=== Extrait du document ===
• • •

Écho de presse

Les adversaires de l'Exposition coloniale

le 29/05/2018 par Pierre Ancery
le 26/08/2016 par Pierre Ancery - modifié le 29/05/2018
Affiche pou l'Exposition Coloniale Internationale, section de Madagascar ; 1931 - Source BnF

Ce rassemblement parisien, organisé en 1931 pour célébrer l'empire colonial français, connut un immense succès populaire. Il fut critiqué seulement par quelques-uns.

En 1931, un événement parisien attire pas moins de 8 millions de visiteurs : l'Exposition coloniale internationale, qui se tient à la Porte Dorée et sur le site du bois de Vincennes, du 6 mai au 15 novembre. L'objectif de cette exposition, dont l'idée avait germé dès 1913, étant de présenter les produits et réalisations de l'ensemble des colonies françaises, mais aussi des autres puissances coloniales – à l'exception notable du Royaume-Uni, concurrent le plus féroce de la France.

 

À l'époque, la République française s'enorgueillit presque unanimement de l’œuvre coloniale, dont elle vante la mission civilisatrice et les bienfaits économiques. En cette année 1931, rares sont ceux qui s'y opposent. Toutefois plusieurs personnes et mouvements, souvent liés au Parti communiste français, vont combattre l'Exposition, qui symbolise à leurs yeux toute l'ignominie de la politique colonialiste de la France.

 

Ainsi Louis Aragon compose un poème intitulé « Il pleut sur l'Exposition coloniale ». Des instituteurs se mobilisent, tout comme des étudiants indochinois qui font circuler des tracts (qualifiés par le journaliste Jean Renaud, cité dans Le Figaro, de « véritables appel à la révolte ou bien au crime »). Le Temps du 3 mars relève quant à lui les accointances de ces mouvements, et en particulier de la Ligue contre l'impérialisme et pour l'indépendance nationale, avec l'Union soviétique.

• • •

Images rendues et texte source
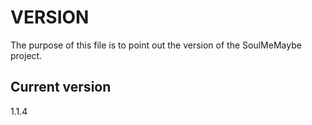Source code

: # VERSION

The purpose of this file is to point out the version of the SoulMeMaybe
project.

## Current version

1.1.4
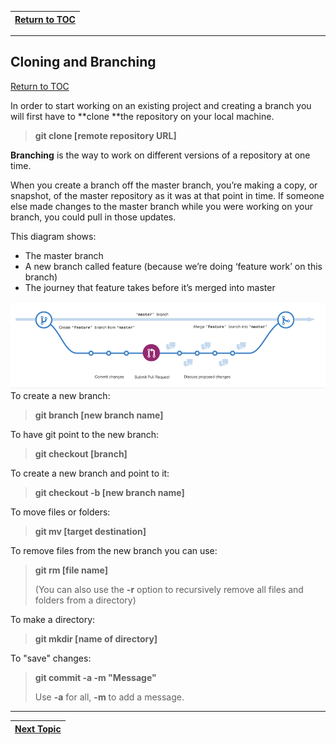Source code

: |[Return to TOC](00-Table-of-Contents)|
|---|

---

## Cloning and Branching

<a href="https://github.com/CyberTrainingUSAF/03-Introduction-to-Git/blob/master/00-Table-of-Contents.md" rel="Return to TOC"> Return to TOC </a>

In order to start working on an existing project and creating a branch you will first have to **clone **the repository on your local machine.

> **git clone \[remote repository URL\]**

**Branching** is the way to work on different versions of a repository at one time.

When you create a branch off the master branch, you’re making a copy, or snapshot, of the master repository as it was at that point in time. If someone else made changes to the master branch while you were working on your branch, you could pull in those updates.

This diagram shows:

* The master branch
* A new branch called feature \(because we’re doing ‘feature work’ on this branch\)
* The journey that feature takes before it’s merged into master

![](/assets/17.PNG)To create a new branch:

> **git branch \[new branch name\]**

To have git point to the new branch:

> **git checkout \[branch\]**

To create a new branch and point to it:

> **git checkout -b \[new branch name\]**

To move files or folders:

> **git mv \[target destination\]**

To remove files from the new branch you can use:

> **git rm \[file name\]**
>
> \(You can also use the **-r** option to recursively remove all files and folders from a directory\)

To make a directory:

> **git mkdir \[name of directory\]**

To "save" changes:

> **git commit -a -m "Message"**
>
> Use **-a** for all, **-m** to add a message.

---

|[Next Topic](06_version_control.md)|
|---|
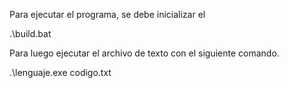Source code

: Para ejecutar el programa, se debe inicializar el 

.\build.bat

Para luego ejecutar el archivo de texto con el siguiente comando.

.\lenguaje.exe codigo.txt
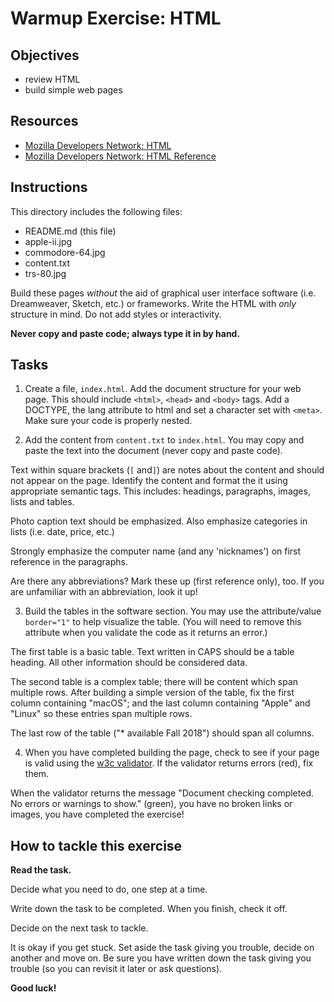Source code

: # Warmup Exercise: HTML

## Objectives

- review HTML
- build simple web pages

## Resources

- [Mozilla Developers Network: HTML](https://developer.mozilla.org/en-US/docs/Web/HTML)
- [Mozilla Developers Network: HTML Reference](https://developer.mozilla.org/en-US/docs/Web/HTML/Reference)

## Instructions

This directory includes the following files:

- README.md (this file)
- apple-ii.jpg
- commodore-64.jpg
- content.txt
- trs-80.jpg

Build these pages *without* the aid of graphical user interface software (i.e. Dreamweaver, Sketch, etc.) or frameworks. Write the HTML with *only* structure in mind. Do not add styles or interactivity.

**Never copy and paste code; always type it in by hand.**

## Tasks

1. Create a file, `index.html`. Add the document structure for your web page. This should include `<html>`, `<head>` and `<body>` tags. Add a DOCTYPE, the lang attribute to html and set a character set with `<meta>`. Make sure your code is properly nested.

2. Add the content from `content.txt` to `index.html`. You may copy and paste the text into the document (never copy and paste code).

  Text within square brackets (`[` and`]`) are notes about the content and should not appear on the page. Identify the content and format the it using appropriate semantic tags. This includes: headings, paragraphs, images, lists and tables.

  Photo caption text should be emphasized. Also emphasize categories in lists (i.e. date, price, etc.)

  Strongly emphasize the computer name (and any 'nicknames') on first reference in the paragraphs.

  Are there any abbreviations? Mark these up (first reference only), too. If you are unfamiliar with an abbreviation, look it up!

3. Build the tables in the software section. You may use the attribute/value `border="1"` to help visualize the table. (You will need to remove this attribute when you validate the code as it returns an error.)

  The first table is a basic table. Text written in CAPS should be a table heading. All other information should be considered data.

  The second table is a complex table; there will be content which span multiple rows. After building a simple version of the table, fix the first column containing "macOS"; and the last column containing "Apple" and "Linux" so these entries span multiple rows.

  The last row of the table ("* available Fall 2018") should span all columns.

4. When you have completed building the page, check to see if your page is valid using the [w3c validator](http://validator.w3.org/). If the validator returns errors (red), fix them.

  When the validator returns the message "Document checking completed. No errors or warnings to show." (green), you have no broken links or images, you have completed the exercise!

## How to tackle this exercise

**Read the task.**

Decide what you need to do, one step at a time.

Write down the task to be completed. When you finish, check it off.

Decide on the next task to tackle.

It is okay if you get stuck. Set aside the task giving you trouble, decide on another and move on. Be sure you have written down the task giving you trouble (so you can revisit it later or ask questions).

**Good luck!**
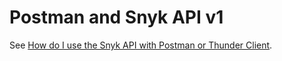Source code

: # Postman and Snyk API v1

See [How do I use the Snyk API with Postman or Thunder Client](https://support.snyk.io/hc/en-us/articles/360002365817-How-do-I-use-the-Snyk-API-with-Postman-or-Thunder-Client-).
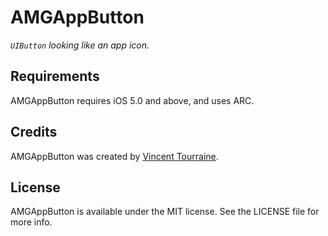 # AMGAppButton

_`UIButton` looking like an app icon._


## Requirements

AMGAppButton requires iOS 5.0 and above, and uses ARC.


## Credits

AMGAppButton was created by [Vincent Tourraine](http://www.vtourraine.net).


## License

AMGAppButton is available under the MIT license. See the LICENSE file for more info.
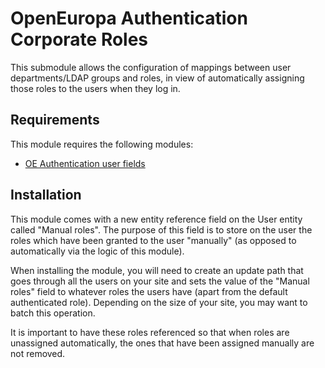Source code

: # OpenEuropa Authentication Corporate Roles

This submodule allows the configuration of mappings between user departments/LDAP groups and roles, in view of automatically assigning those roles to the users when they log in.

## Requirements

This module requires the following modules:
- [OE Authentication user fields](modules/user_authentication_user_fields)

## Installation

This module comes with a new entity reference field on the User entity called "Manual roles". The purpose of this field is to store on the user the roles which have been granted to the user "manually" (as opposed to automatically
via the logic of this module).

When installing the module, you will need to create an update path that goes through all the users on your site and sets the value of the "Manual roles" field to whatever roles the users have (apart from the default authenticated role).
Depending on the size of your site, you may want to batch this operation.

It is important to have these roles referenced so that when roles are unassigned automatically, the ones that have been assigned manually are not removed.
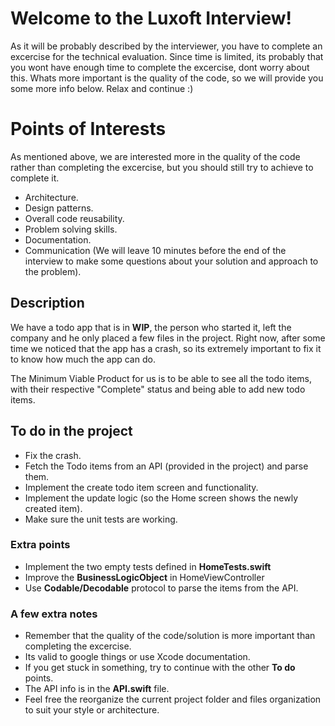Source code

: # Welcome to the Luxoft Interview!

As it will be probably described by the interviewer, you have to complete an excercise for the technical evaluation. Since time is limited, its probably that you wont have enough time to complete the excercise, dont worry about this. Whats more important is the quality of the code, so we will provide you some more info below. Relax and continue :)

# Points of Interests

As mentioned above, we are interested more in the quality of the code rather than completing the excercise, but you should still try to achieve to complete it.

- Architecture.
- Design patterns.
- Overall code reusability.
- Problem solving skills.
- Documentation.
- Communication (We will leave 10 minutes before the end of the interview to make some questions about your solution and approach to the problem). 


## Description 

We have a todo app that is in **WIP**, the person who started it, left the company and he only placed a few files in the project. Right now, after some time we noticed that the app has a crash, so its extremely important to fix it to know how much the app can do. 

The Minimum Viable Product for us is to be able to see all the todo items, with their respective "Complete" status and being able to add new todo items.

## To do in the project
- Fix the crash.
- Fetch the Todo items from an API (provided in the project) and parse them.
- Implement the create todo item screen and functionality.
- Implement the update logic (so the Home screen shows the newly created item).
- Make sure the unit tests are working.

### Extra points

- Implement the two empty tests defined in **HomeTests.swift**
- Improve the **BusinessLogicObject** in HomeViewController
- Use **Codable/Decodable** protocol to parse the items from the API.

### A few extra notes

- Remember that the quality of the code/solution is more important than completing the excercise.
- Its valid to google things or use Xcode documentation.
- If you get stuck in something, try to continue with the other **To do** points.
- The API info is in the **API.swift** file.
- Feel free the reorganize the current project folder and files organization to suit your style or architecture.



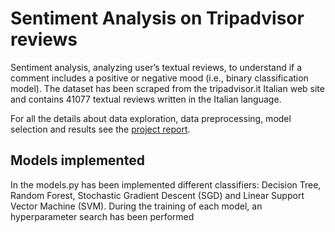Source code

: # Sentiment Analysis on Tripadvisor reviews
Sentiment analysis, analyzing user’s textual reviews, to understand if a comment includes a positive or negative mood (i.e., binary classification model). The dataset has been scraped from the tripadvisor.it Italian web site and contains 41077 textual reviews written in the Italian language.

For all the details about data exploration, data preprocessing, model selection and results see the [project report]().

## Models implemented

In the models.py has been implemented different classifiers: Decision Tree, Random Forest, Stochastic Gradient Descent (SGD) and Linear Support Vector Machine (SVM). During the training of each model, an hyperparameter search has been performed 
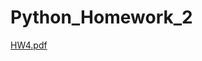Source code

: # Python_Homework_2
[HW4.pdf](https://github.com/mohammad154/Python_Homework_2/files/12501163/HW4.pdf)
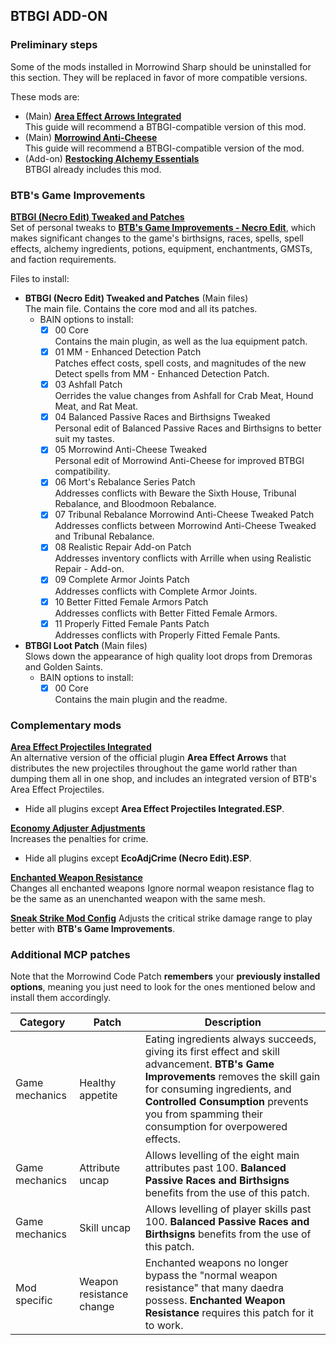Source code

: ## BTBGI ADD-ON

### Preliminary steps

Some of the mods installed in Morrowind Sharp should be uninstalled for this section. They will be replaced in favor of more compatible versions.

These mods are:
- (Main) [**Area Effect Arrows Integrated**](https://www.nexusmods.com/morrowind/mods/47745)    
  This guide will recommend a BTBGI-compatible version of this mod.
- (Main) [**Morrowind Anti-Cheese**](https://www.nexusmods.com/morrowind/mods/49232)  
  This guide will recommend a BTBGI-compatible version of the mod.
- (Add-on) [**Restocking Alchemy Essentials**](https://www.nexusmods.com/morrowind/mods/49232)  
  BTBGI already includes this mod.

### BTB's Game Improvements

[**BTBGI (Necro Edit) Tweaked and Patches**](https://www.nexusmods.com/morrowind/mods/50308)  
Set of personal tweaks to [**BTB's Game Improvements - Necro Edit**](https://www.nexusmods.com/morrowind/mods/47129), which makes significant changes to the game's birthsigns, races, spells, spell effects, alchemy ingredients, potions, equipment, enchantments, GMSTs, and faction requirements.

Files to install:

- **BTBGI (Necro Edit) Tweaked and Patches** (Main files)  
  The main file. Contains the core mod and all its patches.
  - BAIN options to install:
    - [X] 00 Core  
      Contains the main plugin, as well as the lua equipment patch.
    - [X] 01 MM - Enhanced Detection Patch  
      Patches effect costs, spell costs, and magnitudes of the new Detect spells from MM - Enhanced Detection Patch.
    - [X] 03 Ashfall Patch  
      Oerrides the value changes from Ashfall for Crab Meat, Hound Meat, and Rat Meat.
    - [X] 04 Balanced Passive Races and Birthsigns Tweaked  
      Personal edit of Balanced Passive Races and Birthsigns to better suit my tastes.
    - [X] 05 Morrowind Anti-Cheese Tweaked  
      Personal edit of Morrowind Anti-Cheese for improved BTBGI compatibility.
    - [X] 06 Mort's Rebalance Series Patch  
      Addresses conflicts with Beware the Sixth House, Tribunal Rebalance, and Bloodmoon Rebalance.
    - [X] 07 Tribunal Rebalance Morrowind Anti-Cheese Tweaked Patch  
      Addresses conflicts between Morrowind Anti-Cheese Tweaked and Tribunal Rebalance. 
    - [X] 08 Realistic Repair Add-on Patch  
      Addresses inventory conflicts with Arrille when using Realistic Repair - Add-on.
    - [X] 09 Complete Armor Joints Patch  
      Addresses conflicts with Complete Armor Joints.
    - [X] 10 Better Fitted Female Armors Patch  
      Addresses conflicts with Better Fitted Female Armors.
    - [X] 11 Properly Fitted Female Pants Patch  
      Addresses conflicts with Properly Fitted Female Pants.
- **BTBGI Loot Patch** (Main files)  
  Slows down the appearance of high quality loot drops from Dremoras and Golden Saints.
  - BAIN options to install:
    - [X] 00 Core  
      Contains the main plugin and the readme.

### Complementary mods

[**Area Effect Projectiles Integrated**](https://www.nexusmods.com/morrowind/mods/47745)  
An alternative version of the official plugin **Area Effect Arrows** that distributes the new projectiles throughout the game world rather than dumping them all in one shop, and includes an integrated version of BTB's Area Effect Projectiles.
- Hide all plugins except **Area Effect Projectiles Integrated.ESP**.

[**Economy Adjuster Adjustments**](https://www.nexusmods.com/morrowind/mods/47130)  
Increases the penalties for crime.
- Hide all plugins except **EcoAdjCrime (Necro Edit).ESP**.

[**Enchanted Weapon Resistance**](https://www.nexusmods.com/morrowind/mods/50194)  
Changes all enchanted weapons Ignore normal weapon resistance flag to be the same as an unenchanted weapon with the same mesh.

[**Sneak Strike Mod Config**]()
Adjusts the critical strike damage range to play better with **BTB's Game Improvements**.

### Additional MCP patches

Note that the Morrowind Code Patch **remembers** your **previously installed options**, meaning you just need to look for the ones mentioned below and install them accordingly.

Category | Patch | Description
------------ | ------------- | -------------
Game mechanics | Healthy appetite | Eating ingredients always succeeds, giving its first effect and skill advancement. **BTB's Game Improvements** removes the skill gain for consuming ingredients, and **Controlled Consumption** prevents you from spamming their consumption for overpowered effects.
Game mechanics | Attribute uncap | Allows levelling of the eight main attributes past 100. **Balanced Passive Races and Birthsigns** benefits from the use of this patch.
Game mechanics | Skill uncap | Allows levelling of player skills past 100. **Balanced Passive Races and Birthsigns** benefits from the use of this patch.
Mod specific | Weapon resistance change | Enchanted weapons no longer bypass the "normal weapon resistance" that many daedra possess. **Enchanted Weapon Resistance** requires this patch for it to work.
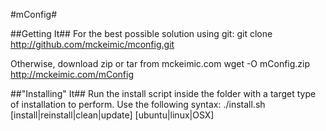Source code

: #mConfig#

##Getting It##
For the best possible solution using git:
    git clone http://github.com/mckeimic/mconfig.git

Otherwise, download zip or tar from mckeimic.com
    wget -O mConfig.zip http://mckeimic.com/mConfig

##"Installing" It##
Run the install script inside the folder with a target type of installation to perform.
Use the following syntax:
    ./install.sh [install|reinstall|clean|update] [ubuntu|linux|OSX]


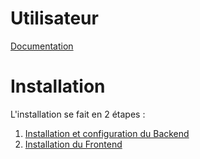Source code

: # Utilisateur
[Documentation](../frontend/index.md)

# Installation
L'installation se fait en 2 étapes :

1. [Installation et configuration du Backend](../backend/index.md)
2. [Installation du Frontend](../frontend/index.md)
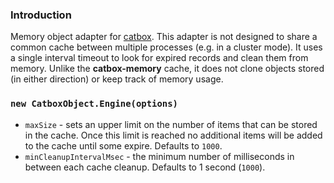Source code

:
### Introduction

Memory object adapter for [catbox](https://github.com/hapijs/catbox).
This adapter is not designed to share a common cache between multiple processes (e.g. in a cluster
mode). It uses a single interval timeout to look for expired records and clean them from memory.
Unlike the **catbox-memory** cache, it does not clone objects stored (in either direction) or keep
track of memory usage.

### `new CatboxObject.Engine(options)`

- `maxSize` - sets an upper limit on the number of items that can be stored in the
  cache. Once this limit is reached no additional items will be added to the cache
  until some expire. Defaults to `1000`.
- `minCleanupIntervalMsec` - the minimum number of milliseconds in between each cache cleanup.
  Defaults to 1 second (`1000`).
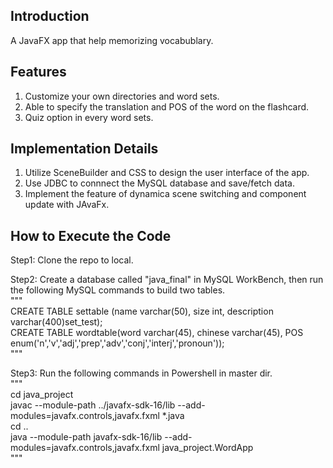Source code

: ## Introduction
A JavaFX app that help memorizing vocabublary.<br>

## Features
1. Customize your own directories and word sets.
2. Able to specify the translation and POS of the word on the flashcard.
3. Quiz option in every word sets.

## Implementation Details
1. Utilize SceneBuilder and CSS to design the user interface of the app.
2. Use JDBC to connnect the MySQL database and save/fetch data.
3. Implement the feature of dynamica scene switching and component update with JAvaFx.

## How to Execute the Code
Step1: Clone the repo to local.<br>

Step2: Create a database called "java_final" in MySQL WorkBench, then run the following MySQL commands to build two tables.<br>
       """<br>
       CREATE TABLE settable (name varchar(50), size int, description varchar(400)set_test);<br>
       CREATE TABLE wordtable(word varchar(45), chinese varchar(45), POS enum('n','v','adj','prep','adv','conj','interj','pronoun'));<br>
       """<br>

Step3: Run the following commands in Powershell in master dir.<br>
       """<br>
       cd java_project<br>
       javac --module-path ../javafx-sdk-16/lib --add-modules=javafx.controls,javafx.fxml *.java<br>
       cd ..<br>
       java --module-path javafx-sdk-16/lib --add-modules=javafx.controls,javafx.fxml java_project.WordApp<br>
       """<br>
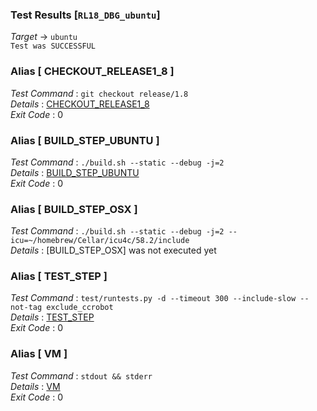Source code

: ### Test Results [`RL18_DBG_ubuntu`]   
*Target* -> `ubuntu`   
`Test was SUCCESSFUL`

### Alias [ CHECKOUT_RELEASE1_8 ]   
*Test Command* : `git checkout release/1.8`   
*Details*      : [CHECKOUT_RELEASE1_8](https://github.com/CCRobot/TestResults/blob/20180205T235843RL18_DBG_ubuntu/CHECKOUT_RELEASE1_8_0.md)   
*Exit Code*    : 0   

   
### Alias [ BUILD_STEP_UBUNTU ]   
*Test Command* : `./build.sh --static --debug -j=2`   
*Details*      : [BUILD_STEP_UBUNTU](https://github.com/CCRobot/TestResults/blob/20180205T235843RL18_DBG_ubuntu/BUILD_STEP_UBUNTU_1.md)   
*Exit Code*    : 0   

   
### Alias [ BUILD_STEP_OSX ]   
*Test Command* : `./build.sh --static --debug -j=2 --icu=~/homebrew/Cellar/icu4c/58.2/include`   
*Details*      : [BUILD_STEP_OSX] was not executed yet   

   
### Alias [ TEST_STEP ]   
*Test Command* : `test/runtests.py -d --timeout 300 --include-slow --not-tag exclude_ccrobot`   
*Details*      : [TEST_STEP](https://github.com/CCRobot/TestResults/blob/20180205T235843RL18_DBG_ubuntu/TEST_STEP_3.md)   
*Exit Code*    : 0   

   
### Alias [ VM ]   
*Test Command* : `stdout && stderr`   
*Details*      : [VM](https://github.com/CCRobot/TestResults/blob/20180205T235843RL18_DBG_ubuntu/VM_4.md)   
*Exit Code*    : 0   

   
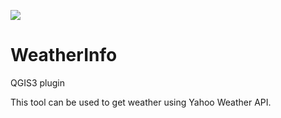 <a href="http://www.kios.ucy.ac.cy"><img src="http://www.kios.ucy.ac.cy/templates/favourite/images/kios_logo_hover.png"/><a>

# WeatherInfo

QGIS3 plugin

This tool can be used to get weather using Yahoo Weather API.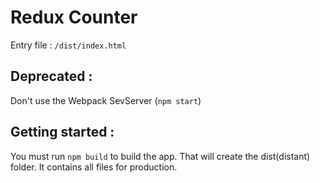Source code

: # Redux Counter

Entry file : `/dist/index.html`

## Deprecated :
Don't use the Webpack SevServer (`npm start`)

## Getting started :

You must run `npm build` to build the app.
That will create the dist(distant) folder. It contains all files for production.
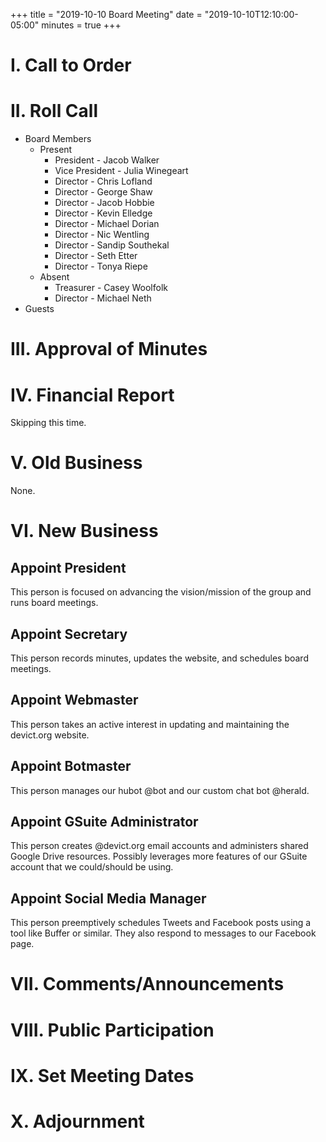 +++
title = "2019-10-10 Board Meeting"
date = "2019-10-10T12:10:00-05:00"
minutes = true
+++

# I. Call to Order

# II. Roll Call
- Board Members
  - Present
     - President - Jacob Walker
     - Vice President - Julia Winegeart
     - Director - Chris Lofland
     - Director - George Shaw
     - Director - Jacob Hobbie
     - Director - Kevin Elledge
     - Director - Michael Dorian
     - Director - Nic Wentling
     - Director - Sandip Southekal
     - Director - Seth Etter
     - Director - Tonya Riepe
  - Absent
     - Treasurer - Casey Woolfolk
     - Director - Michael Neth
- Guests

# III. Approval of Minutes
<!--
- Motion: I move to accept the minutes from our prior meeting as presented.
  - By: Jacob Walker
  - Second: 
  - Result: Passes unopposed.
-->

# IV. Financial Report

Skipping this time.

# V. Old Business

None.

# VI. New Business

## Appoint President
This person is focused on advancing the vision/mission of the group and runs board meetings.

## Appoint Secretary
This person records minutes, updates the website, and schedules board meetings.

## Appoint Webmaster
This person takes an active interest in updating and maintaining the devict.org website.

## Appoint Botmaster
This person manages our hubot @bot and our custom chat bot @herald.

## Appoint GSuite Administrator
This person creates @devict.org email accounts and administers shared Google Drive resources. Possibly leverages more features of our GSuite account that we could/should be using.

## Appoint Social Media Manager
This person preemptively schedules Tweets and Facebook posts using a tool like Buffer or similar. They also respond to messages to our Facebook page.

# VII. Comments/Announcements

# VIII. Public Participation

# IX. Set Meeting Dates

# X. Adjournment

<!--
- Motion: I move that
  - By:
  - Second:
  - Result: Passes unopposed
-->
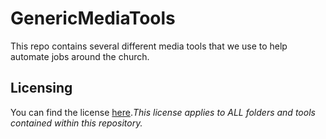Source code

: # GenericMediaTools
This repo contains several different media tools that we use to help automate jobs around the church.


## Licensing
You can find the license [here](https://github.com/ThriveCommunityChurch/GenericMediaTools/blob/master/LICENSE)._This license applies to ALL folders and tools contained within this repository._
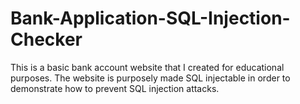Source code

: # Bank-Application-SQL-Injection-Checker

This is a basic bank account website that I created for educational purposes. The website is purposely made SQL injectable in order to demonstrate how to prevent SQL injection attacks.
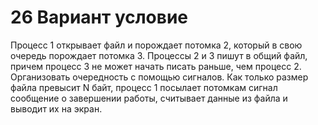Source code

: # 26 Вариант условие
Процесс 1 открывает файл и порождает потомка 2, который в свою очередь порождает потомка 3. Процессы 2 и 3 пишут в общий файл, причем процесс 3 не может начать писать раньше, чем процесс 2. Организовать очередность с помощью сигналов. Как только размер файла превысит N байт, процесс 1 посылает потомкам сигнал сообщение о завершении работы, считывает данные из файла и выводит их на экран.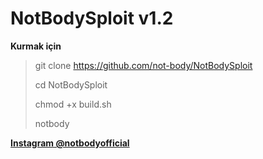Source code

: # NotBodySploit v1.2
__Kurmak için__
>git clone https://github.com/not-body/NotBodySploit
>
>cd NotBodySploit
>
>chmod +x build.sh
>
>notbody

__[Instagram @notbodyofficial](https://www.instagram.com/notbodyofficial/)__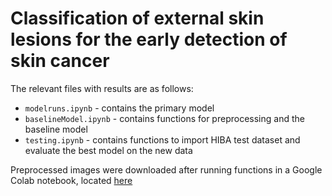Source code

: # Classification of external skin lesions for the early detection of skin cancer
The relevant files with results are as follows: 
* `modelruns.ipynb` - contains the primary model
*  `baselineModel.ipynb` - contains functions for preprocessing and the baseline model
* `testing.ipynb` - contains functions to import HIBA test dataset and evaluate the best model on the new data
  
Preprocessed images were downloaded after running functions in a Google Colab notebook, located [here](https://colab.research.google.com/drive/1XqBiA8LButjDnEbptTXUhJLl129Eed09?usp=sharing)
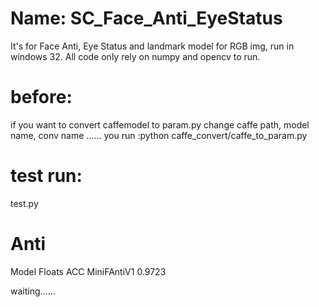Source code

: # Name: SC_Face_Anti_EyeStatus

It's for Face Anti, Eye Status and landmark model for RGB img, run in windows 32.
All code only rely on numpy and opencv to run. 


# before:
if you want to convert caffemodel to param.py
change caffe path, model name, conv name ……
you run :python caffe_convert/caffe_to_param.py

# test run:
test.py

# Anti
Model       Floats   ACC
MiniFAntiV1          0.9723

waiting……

• • •

=== Consignes ===
1. Pouvez-vous citer à l'identique le passage de l'article sur l'Exposition coloniale qui va de « Les adversaires de » jusqu'à « seulement par quelques-uns. » ?
2. Comment poursuivriez-vous l'article sur l'Exposition coloniale à partir de l'endroit où il s'arrête ?

=== Corrigé des exercices ===
1.
Les adversaires de l'Exposition coloniale

le 29/05/2018 par Pierre Ancery
le 26/08/2016 par Pierre Ancery - modifié le 29/05/2018
Affiche pou l'Exposition Coloniale Internationale, section de Madagascar ; 1931 - Source BnF

Ce rassemblement parisien, organisé en 1931 pour célébrer l'empire colonial français, connut un immense succès populaire. Il fut critiqué seulement par quelques-uns.

2.
Pendant l'année 1931, c'est dans L'Humanité que l'on trouve les attaques les plus violentes contre l'Exposition, comme dans cette charge parue le 6 avril :

 

"Exposition coloniale ? Exposition colonialiste plutôt ! Il s'agit de démontrer la générosité des grandes puissances et les résultats étonnants dus aux méthodes civilisatrices que l'on applique sur deux tiers du globe : France, Hollande, Belgique, Angleterre établiront, à Vincennes, le bilan de leurs « réalisations ». Mais les palais de plâtre du bois de Vincennes, les fêtes et la musique, suffiront-ils à faire oublier les massacres effroyables qui ont ensanglanté toutes les colonies au cours de ces dernières années ?

Comment oublier, devant les pavillons de la Hollande, la sanglante répression qui écrasa la révolte des Indes Néerlandaises ? Comment oublier les récents massacres aux Indes ? Et la plus habile propagande autour des chefs de la civilisation française fera-t-elle oublier le dépeuplement des pays noirs, le travail forcé et la destruction de 300 villages du Nord-Annam ou du Tonkin par les colonnes de répression et par l'aviation ?"

 

Sur l'injonction du Komintern, une petite contre-exposition est organisée au parc des Buttes-Chaumont, sous l'égide du PCF et de la CGTU. Mais elle ne réunira que 5000 visiteurs en huit mois. En France, le temps de l'anticolonialisme est encore loin d'être venu...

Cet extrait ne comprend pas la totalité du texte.